Osteoarthritis is a widespread joint disease and represents a real public health problem. One of these preferential locations is the knee, we speak of gonarthrosis. Faced with this widespread rheumatism, Finnish researchers wanted to develop very early detection, based on an artificial intelligence algorithm.
Identify a peak on the tibial tuberosities
The authors of this work have therefore developed an artificial intelligence model based on X-ray images. “The goal of the project was to train the AI to recognize an early feature of osteoarthritis from an x-ray. Something experienced physicians can visually distinguish from the image, but cannot be done automatically“, explains Anri Patron, the researcher responsible for developing the method.
In practice, the AI tries to detect whether or not there is a spike on the tibial tuberosities of the knee joint, as it can be a sign of osteoarthritis, or at least considered as such by orthopedic specialists. .
A reliable model in nearly 90% of cases
The successful development of an AI model from plain x-rays of the knee is important because they represent an easily performed routine examination and one of the main ones performed to make a diagnosis of osteoarthritis. “Around 700 x-ray images were used to develop the AI model, after which the model was validated with around 200 more x-ray images. The model managed to make an estimate that was in line with that of the doctors in 87% of cases, which is a promising result.” further adds Anri Patron.

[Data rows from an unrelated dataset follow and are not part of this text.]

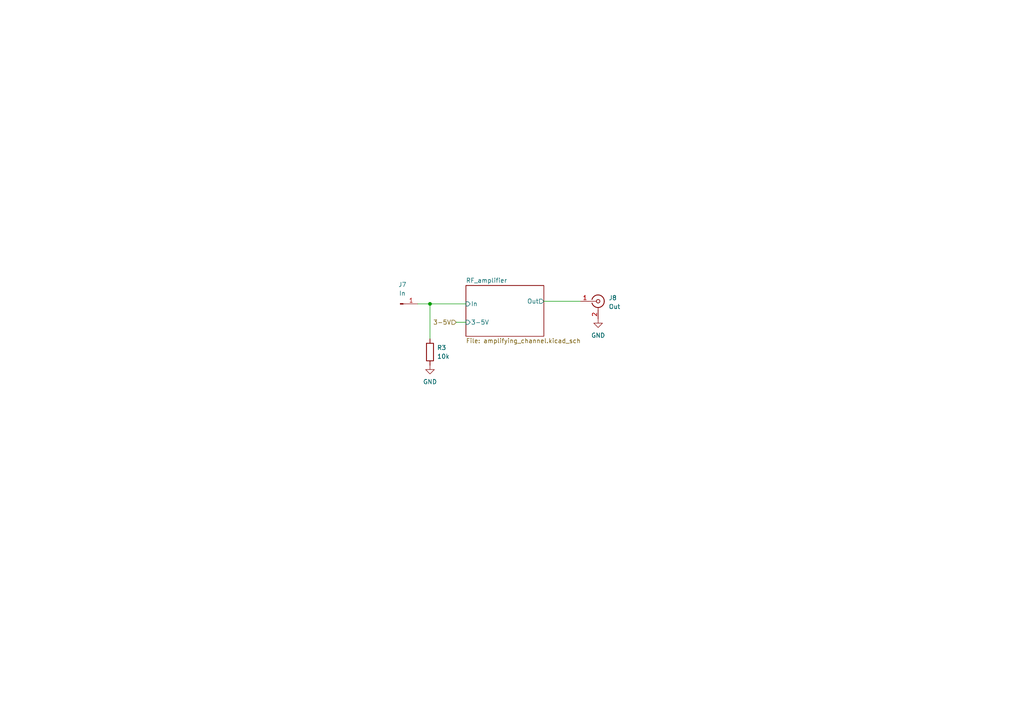
<source format=kicad_sch>
(kicad_sch (version 20211123) (generator eeschema)

  (uuid 06dc6866-f256-466c-976c-f6fe08074e95)

  (paper "A4")

  

  (junction (at 124.714 88.138) (diameter 0) (color 0 0 0 0)
    (uuid 1bd6e023-999b-44d0-beab-d622a4d03a9c)
  )

  (wire (pts (xy 157.734 87.376) (xy 168.402 87.376))
    (stroke (width 0) (type default) (color 0 0 0 0))
    (uuid 334dd8f7-fb42-4ac3-90bb-e6a13972fa4c)
  )
  (wire (pts (xy 132.334 93.472) (xy 135.128 93.472))
    (stroke (width 0) (type default) (color 0 0 0 0))
    (uuid 707af76b-40f6-437e-b1df-b73e95ff8fae)
  )
  (wire (pts (xy 135.128 88.138) (xy 124.714 88.138))
    (stroke (width 0) (type default) (color 0 0 0 0))
    (uuid 8df7d355-a20d-40f3-93ad-d5f04be1e1a9)
  )
  (wire (pts (xy 124.714 88.138) (xy 124.714 98.298))
    (stroke (width 0) (type default) (color 0 0 0 0))
    (uuid b052fd12-e769-43ff-9c94-7c9adfe65df7)
  )
  (wire (pts (xy 124.714 88.138) (xy 121.158 88.138))
    (stroke (width 0) (type default) (color 0 0 0 0))
    (uuid f9886e0d-0742-41fb-b13d-9a774eeac05c)
  )

  (hierarchical_label "3-5V" (shape input) (at 132.334 93.472 180)
    (effects (font (size 1.27 1.27)) (justify right))
    (uuid 3398e1bd-34a6-438a-8c13-4d76bfea968b)
  )

  (symbol (lib_id "Connector:Conn_Coaxial") (at 173.482 87.376 0) (unit 1)
    (in_bom yes) (on_board yes) (fields_autoplaced)
    (uuid 0ea8e6b5-6433-4c6a-b01c-12a489c29ca8)
    (property "Reference" "J8" (id 0) (at 176.53 86.3991 0)
      (effects (font (size 1.27 1.27)) (justify left))
    )
    (property "Value" "Out" (id 1) (at 176.53 88.9391 0)
      (effects (font (size 1.27 1.27)) (justify left))
    )
    (property "Footprint" "chubut:MMCX-J-P-H-RA-TH1" (id 2) (at 173.482 87.376 0)
      (effects (font (size 1.27 1.27)) hide)
    )
    (property "Datasheet" "http://suddendocs.samtec.com/catalog_english/mmcx.pdf" (id 3) (at 173.482 87.376 0)
      (effects (font (size 1.27 1.27)) hide)
    )
    (property "Manufacturer number" "MMCX-J-P-H-RA-TH1" (id 4) (at 173.482 87.376 0)
      (effects (font (size 1.27 1.27)) hide)
    )
    (property "Manufacturer" "Samtec Inc." (id 5) (at 173.482 87.376 0)
      (effects (font (size 1.27 1.27)) hide)
    )
    (property "Digikey" "https://www.digikey.ch/short/n387fprw" (id 6) (at 173.482 87.376 0)
      (effects (font (size 1.27 1.27)) hide)
    )
    (pin "1" (uuid 7e49f748-94b9-4e81-83de-56acc966ca43))
    (pin "2" (uuid 763506e1-6fc4-4615-9b9d-2a63cf3151fe))
  )

  (symbol (lib_id "power:GND") (at 124.714 105.918 0) (unit 1)
    (in_bom yes) (on_board yes) (fields_autoplaced)
    (uuid 37623f01-63f8-4836-8e54-7febdf90cb0d)
    (property "Reference" "#PWR030" (id 0) (at 124.714 112.268 0)
      (effects (font (size 1.27 1.27)) hide)
    )
    (property "Value" "GND" (id 1) (at 124.714 110.744 0))
    (property "Footprint" "" (id 2) (at 124.714 105.918 0)
      (effects (font (size 1.27 1.27)) hide)
    )
    (property "Datasheet" "" (id 3) (at 124.714 105.918 0)
      (effects (font (size 1.27 1.27)) hide)
    )
    (pin "1" (uuid fe15b58b-212f-48d0-a1db-0719d660e67c))
  )

  (symbol (lib_id "Device:R") (at 124.714 102.108 0) (unit 1)
    (in_bom yes) (on_board yes) (fields_autoplaced)
    (uuid 4a906ad5-086e-4f30-b104-e7ef4d05732a)
    (property "Reference" "R3" (id 0) (at 126.746 100.8379 0)
      (effects (font (size 1.27 1.27)) (justify left))
    )
    (property "Value" "10k" (id 1) (at 126.746 103.3779 0)
      (effects (font (size 1.27 1.27)) (justify left))
    )
    (property "Footprint" "Resistor_SMD:R_0402_1005Metric" (id 2) (at 122.936 102.108 90)
      (effects (font (size 1.27 1.27)) hide)
    )
    (property "Datasheet" "~" (id 3) (at 124.714 102.108 0)
      (effects (font (size 1.27 1.27)) hide)
    )
    (property "Digikey" "" (id 4) (at 124.714 102.108 0)
      (effects (font (size 1.27 1.27)) hide)
    )
    (property "Manufacturer" "" (id 5) (at 124.714 102.108 0)
      (effects (font (size 1.27 1.27)) hide)
    )
    (property "Manufacturer number" "" (id 6) (at 124.714 102.108 0)
      (effects (font (size 1.27 1.27)) hide)
    )
    (pin "1" (uuid 9756284d-c7e8-4a59-89fa-9bce7b34341d))
    (pin "2" (uuid f53d84d3-da0d-481a-82e2-19ed87b832bd))
  )

  (symbol (lib_id "power:GND") (at 173.482 92.456 0) (unit 1)
    (in_bom yes) (on_board yes) (fields_autoplaced)
    (uuid 9a4900bd-fa5d-4901-88cf-4d65f8957353)
    (property "Reference" "#PWR031" (id 0) (at 173.482 98.806 0)
      (effects (font (size 1.27 1.27)) hide)
    )
    (property "Value" "GND" (id 1) (at 173.482 97.282 0))
    (property "Footprint" "" (id 2) (at 173.482 92.456 0)
      (effects (font (size 1.27 1.27)) hide)
    )
    (property "Datasheet" "" (id 3) (at 173.482 92.456 0)
      (effects (font (size 1.27 1.27)) hide)
    )
    (pin "1" (uuid 3050064a-b7ea-45e9-bf0d-2414abd48d4f))
  )

  (symbol (lib_id "Connector:Conn_01x01_Male") (at 116.078 88.138 0) (unit 1)
    (in_bom yes) (on_board yes) (fields_autoplaced)
    (uuid bc36bfe5-64f1-45f9-9093-4d9cab160d59)
    (property "Reference" "J7" (id 0) (at 116.713 82.55 0))
    (property "Value" "In" (id 1) (at 116.713 85.09 0))
    (property "Footprint" "chubut:MILL-MAX_0965-0-15-20-80-14-11-0" (id 2) (at 116.078 88.138 0)
      (effects (font (size 1.27 1.27)) hide)
    )
    (property "Datasheet" "https://www.mill-max.com/products/pin/0965/0965-0-15-20-80-14-11-0?s_term=0965-0-15-20-80-14-11-0&s_type=Quick%2FProduct%2FPart+Number+Search" (id 3) (at 116.078 88.138 0)
      (effects (font (size 1.27 1.27)) hide)
    )
    (property "Manufacturer number" "0965-0-15-20-80-14-11-0" (id 4) (at 116.078 88.138 0)
      (effects (font (size 1.27 1.27)) hide)
    )
    (property "Manufacturer" "Mill-Max Manufacturing Corp." (id 5) (at 116.078 88.138 0)
      (effects (font (size 1.27 1.27)) hide)
    )
    (pin "1" (uuid ff9474fe-1bfc-4fbb-89fe-8dded9b72df7))
  )

  (sheet (at 135.128 82.804) (size 22.606 14.732) (fields_autoplaced)
    (stroke (width 0.1524) (type solid) (color 0 0 0 0))
    (fill (color 0 0 0 0.0000))
    (uuid 12e6dd46-bb5f-446c-87cd-4d834ce4c367)
    (property "Sheet name" "RF_amplifier" (id 0) (at 135.128 82.0924 0)
      (effects (font (size 1.27 1.27)) (justify left bottom))
    )
    (property "Sheet file" "amplifying_channel.kicad_sch" (id 1) (at 135.128 98.1206 0)
      (effects (font (size 1.27 1.27)) (justify left top))
    )
    (pin "Out" output (at 157.734 87.376 0)
      (effects (font (size 1.27 1.27)) (justify right))
      (uuid 6e81ebac-b1ea-41ab-af17-38d5802d3c95)
    )
    (pin "In" input (at 135.128 88.138 180)
      (effects (font (size 1.27 1.27)) (justify left))
      (uuid 41c4457c-b5e0-4d58-b6b2-9a9b47a7934b)
    )
    (pin "3-5V" input (at 135.128 93.472 180)
      (effects (font (size 1.27 1.27)) (justify left))
      (uuid a0e5f236-f6bd-4709-aea4-9dda04b048e4)
    )
  )
)

</source>
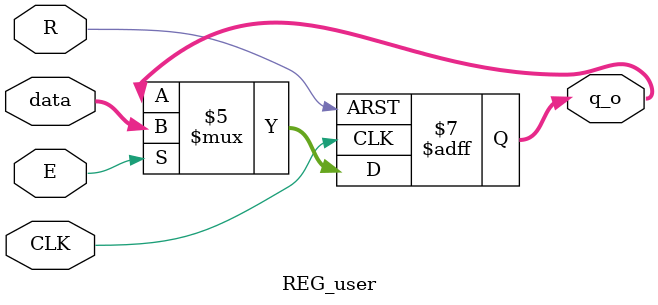
<source format=v>
/*
	REG_user registrador de 64 bits que guarda e monta a sequencia
	digitada pelo usuario
*/
module REG_user
#(parameter N = 64)
(
	data,
	CLK,
	R,
	E,
	q_o
);

input wire 	CLK, R, E; 
input wire [N-1:0] data;
output reg [N-1:0] q_o;

always@(posedge CLK or posedge R)
begin
	if (R == 1'b1)
		q_o <= 0;
	else if (E == 1'b1)
			q_o <= data;
		else 
		   q_o <= q_o;
end

endmodule

</source>
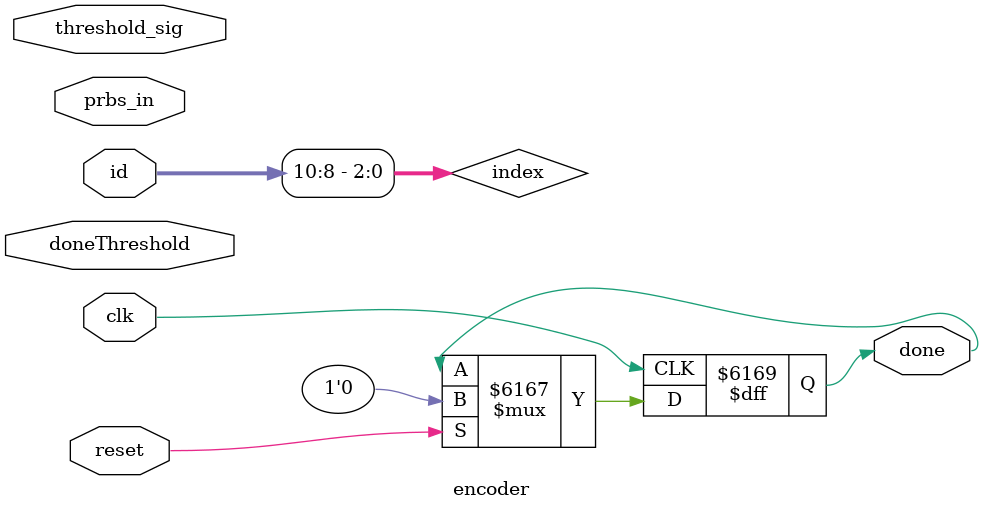
<source format=v>
`timescale 1ns / 1ps

module encoder(
    input wire clk,
    input wire reset,
    input wire doneThreshold,
    input wire signed [11 : 0] threshold_sig,
    input wire [2047 : 0] prbs_in, 
    input wire [11 : 0] id,
    
//    output reg we, // RAM signals
//    output reg [8 : 0] addr,
//    output reg signed [16 : 0] y_out,
    output reg done
    );
    
parameter M = 512, LENGTH = 256;

wire [2 : 0] index;
assign index = id[10 : 8];

reg signed [16 : 0] y [0 : 511]; //Final RAM output
reg [7 : 0] cnt;
integer j;

always @ (posedge clk) begin
    if (reset == 1) begin
        for(j = 0; j < M; j = j + 1) begin
            y[j] <= 17'b0;
        end
        done <= 1'b0;  
        cnt <= 8'b0;
    end
    
    else begin
        if(doneThreshold == 1) begin
            for(j = 0; j < 64; j = j + 1) begin
                y[j + index] <= prbs_in[{index, 8'b0} + (j >> 3) + cnt] ? (y[j + index] + threshold_sig) : (y[j + index] - threshold_sig);
            end
            cnt <= cnt + 1;
        end
//        done <= 1'b1;
    end
end
endmodule

</source>
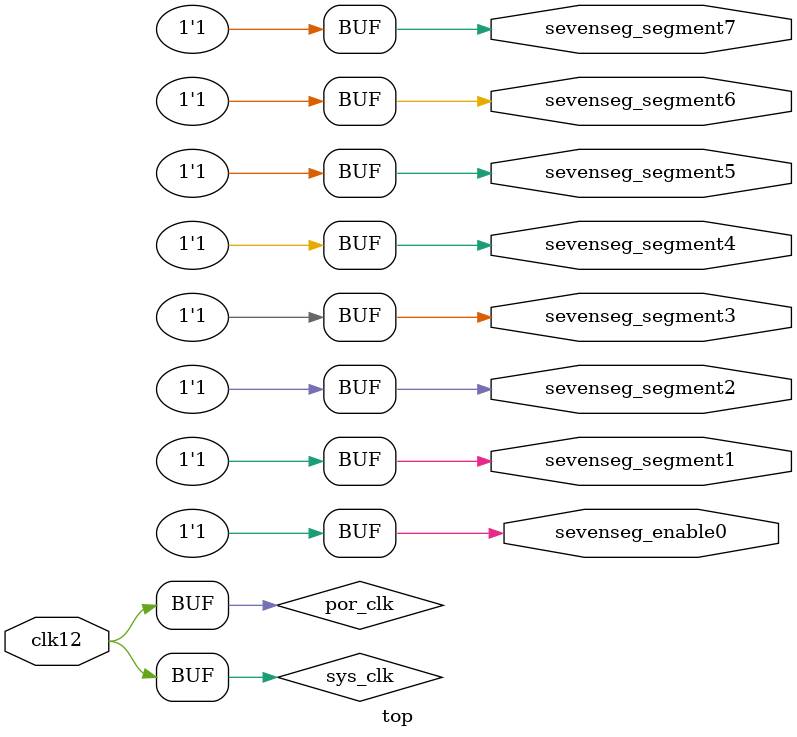
<source format=v>
/* Machine-generated using Migen */
module top(
	output sevenseg_segment7,
	output sevenseg_segment6,
	output sevenseg_segment5,
	output sevenseg_segment4,
	output sevenseg_segment3,
	output sevenseg_segment2,
	output sevenseg_segment1,
	output sevenseg_enable0,
	input clk12
);

wire sys_clk;
wire sys_rst;
wire por_clk;
reg int_rst = 1'd1;


// Adding a dummy event (using a dummy signal 'dummy_s') to get the simulator
// to run the combinatorial process once at the beginning.
// synthesis translate_off
reg dummy_s;
initial dummy_s <= 1'd0;
// synthesis translate_on

assign sevenseg_enable0 = 1'd1;
assign sevenseg_segment7 = 1'd1;
assign sevenseg_segment6 = 1'd1;
assign sevenseg_segment5 = 1'd1;
assign sevenseg_segment4 = 1'd1;
assign sevenseg_segment3 = 1'd1;
assign sevenseg_segment2 = 1'd1;
assign sevenseg_segment1 = 1'd1;
assign sys_clk = clk12;
assign por_clk = clk12;
assign sys_rst = int_rst;

always @(posedge por_clk) begin
	int_rst <= 1'd0;
end

endmodule

</source>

Objective: to slow down or even stop the disease
The advantage of such early detection of the disease would be to avoid costly and heavy examinations and treatments for the patient, such as MRIs or knee arthroplasties, or even the fitting of a knee prosthesis. This AI model is not yet routinely tested, but it seems very promising and could tomorrow be directly accessible by general practitioners.
“If we can make the diagnosis at an early stage, we can avoid uncertainty and costly tests such as MRI. In addition, the patient may be motivated to take steps to slow or even stop the progression of symptomatic osteoarthritis. In the best-case scenario, the patient could even avoid a joint replacement“, summarizes Juha Paloneva, co-author of this work.
Making an early diagnosis would allow appropriate care as soon as possible (in particular through lifestyle and dietary measures such as weight loss) to slow down or even stop the disease.